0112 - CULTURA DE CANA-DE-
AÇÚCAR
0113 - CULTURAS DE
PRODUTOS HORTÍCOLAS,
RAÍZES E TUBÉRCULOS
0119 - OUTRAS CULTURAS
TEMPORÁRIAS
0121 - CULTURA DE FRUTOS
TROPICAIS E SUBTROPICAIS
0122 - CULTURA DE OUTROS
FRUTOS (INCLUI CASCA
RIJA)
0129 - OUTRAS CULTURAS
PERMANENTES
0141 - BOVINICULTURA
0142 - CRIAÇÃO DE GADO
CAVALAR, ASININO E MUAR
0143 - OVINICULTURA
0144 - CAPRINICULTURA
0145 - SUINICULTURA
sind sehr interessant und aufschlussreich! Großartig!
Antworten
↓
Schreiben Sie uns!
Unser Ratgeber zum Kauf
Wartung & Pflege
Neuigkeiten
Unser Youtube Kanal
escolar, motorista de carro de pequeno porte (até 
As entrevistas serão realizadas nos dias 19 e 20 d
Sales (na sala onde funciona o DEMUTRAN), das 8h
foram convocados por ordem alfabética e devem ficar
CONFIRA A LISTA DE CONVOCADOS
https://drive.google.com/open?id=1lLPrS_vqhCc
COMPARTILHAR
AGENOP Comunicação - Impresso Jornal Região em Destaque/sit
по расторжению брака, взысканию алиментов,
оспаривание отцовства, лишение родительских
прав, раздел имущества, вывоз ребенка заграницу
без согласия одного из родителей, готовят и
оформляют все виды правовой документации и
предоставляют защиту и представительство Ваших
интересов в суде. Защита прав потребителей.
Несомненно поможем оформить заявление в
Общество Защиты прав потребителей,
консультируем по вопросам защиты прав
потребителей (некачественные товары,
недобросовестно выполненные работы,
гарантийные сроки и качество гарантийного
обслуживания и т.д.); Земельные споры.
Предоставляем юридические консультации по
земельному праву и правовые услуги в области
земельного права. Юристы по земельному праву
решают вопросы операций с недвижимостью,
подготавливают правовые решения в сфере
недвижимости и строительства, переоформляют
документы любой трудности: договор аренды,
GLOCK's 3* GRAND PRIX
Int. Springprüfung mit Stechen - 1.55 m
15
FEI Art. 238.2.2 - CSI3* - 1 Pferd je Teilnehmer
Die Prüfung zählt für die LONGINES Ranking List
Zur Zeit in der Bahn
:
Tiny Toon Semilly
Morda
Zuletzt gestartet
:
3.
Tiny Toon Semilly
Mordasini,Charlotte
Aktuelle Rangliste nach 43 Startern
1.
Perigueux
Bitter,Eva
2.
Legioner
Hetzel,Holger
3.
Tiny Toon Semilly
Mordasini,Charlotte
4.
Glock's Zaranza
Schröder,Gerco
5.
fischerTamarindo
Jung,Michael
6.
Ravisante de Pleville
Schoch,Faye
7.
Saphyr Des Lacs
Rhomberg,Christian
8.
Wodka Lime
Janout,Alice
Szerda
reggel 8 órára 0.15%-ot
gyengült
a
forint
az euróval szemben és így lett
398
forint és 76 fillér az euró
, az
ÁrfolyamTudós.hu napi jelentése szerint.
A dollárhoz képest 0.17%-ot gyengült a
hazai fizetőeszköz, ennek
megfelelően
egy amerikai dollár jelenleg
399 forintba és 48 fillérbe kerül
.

★ ★ ★ ★ ★

Exercise description: Reproduce the lines from the start of the items through the line containing "0129 - OUTRAS CULTURAS", substituting "DEMAIS" for "OUTROS" and leaving everything else unchanged.

Solution below:
0112 - CULTURA DE CANA-DE-
AÇÚCAR
0113 - CULTURAS DE
PRODUTOS HORTÍCOLAS,
RAÍZES E TUBÉRCULOS
0119 - OUTRAS CULTURAS
TEMPORÁRIAS
0121 - CULTURA DE FRUTOS
TROPICAIS E SUBTROPICAIS
0122 - CULTURA DE DEMAIS
FRUTOS (INCLUI CASCA
RIJA)
0129 - OUTRAS CULTURAS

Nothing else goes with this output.